We analyzed the association between two variables using the correlation coefficient in lesson  7.01 Scatter plots and lines of fit and lesson  7.02 Fitting functions to data . In this lesson, we'll use another calculation to observe the correlation between two variables.
Consider the scatter plot of data relating the number of guests at a restaurant and the cost of the meal and the residual plot of the data:
From a scatter plot and a line of fit, we can further analyze an association between two variables by examining the residuals of the model.
By taking the residuals of each point in the data set and plotting them at their corresponding x-values, we form a residual plot for the data.
The residual plot is constructed using the same x-axis scale and x-coordinates from the original scatter plot, and plotting the residual values as the y-coordinates.
A residual plot can be used to decide if a straight line is an appropriate model for the data. And, it identifies the strength of the relationship by showing how much the model over-predicts (negative residual) and under-predicts (positive residual) the actual data. Looking for unusually large residuals can help us identify outliers in the data set.
Two key features will help provide evidence about whether or not a linear model is appropriate, and indicate the strength of the relationship:
Pattern - if the linear model fitted is appropriate, then points on the residual plot should be randomly scattered about the x-axis without a noticeable pattern.

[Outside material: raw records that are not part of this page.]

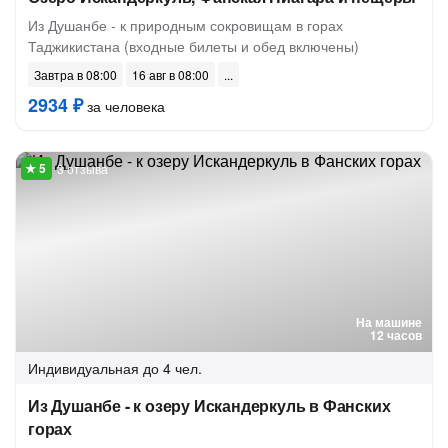
Из Душанбе - к природным сокровищам в горах
Таджикистана (входные билеты и обед включены)
Завтра в 08:00
16 авг в 08:00
2934 ₽
за человека
3 отзыва
На машине
12 часов
Индивидуальная
до 4 чел.
Из Душанбе - к озеру Искандеркуль в Фанских
горах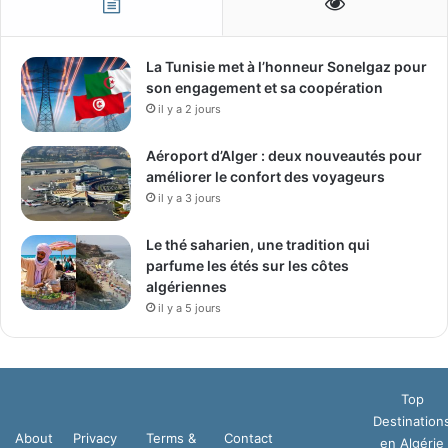
La Tunisie met à l’honneur Sonelgaz pour
son engagement et sa coopération
il y a 2 jours
Aéroport d’Alger : deux nouveautés pour
améliorer le confort des voyageurs
il y a 3 jours
Le thé saharien, une tradition qui
parfume les étés sur les côtes
algériennes
il y a 5 jours
Top
Destination
About
Privacy
Terms &
Contact
en Algérie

Size of residuals - residuals that are small in size relative to the data being predicted indicate a stronger association. Large residuals would indicate the model significantly under- or over-predicts the actual data.
Following are some example scatter plots with the line of best fit and residuals, and their corresponding residual plots.

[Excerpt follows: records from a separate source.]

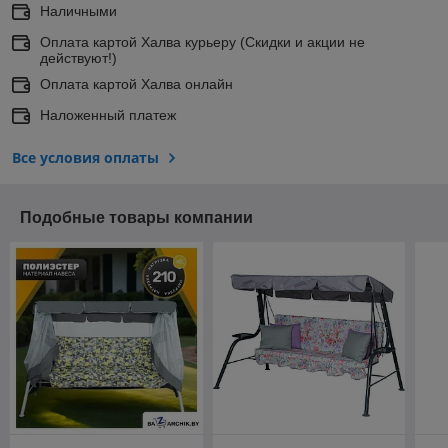
Наличными
Оплата картой Халва курьеру (Скидки и акции не
действуют!)
Оплата картой Халва онлайн
Наложенный платеж
Все условия оплаты
Подобные товары компании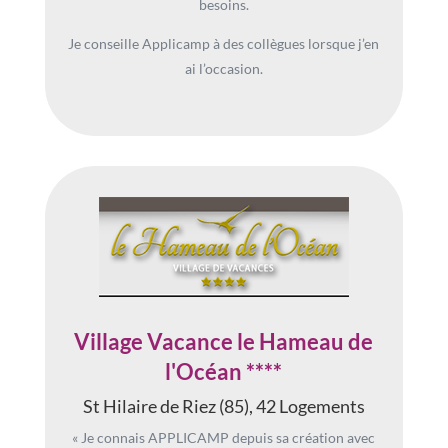
besoins.
Je conseille Applicamp à des collègues lorsque j’en
ai l’occasion.
Village Vacance le Hameau de
l'Océan ****
St Hilaire de Riez (85), 42 Logements
« Je connais APPLICAMP depuis sa création avec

Scatter plot and residual plot of weak positive linear association:
From the scatterplot we can see the association is positive. The residual plot has no obvious pattern, suggesting a linear model is appropriate. The residuals are relatively large indicating a weak relationship.
Scatter plot and residual plot of strong negative linear association with an outlier:
From the scatterplot we can see the association is negative. Other than the outlier, the residuals are relatively small, indicating a strong relationship. The outlier in the scatterplot stands out in the residual plot. Its inclusion leads to most of the data points being over-predicted by the best fit line.

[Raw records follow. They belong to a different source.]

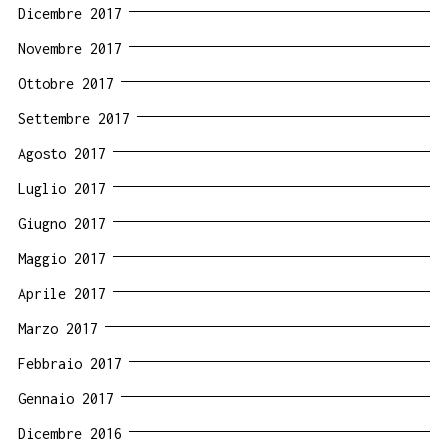
Dicembre 2017
Novembre 2017
Ottobre 2017
Settembre 2017
Agosto 2017
Luglio 2017
Giugno 2017
Maggio 2017
Aprile 2017
Marzo 2017
Febbraio 2017
Gennaio 2017
Dicembre 2016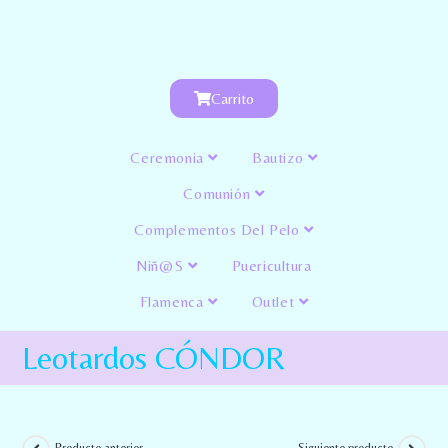
Carrito
Ceremonia
Bautizo
Comunión
Complementos Del Pelo
Niñ@s
Puericultura
Flamenca
Outlet
Leotardos CÓNDOR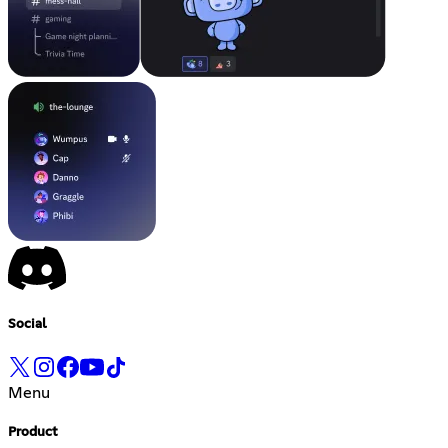
Social
Menu
Product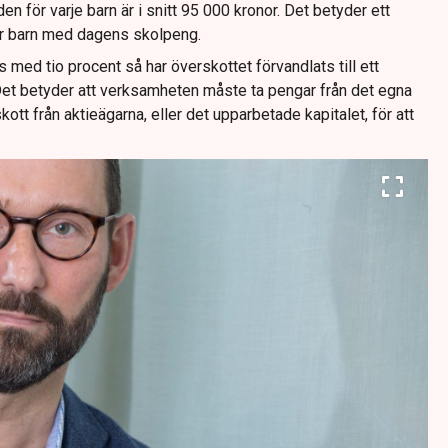
 för varje barn är i snitt 95 000 kronor. Det betyder ett
er barn med dagens skolpeng.
med tio procent så har överskottet förvandlats till ett
Det betyder att verksamheten måste ta pengar från det egna
llskott från aktieägarna, eller det upparbetade kapitalet, för att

Scatter plot and residual plot of non-linear association:
The residual plot displays a clear pattern, indicating that a linear model is not appropriate for this data set.
The scatter plot shows the relationship between the electricity usage of a household and the cost of their monthly utility bill.
The equation of the line of best fit is y=0.255x-81.49
The residual plot of the data is shown:
Interpret the strength and linear association of the data using the line of best fit and residual plot.
Find and interpret the residual for the point \left(930, 150\right).
Consider the following data set and scatterplot with line of fit.
x | 10 | 11 | 13 | 18 | 19 | 21 | 23 | 25 | 28 | 29 | 31 |
---|---|---|---|---|---|---|---|---|---|---|---|
y | 12 | 13 | 9 | 8 | 7 | 7 | 4 | 2 | 3 | -1 | -2 |
Create a residual plot for the data.
Determine if a linear model is an appropriate choice for the data.
A residual plot shows the strength of the correlation between two variables. The closer the data points on a residual plot are to the x-axis, the stronger the correlation between the data. A model is considered strong when the residuals are small relative to the value being predicted. Calculate the residuals for a residual plot using the formula:\text{residual}=\text{actual}-\text{predicted}
In general, a residual plot with points randomly dispersed about the x-axis indicates that the model is appropriate for the data.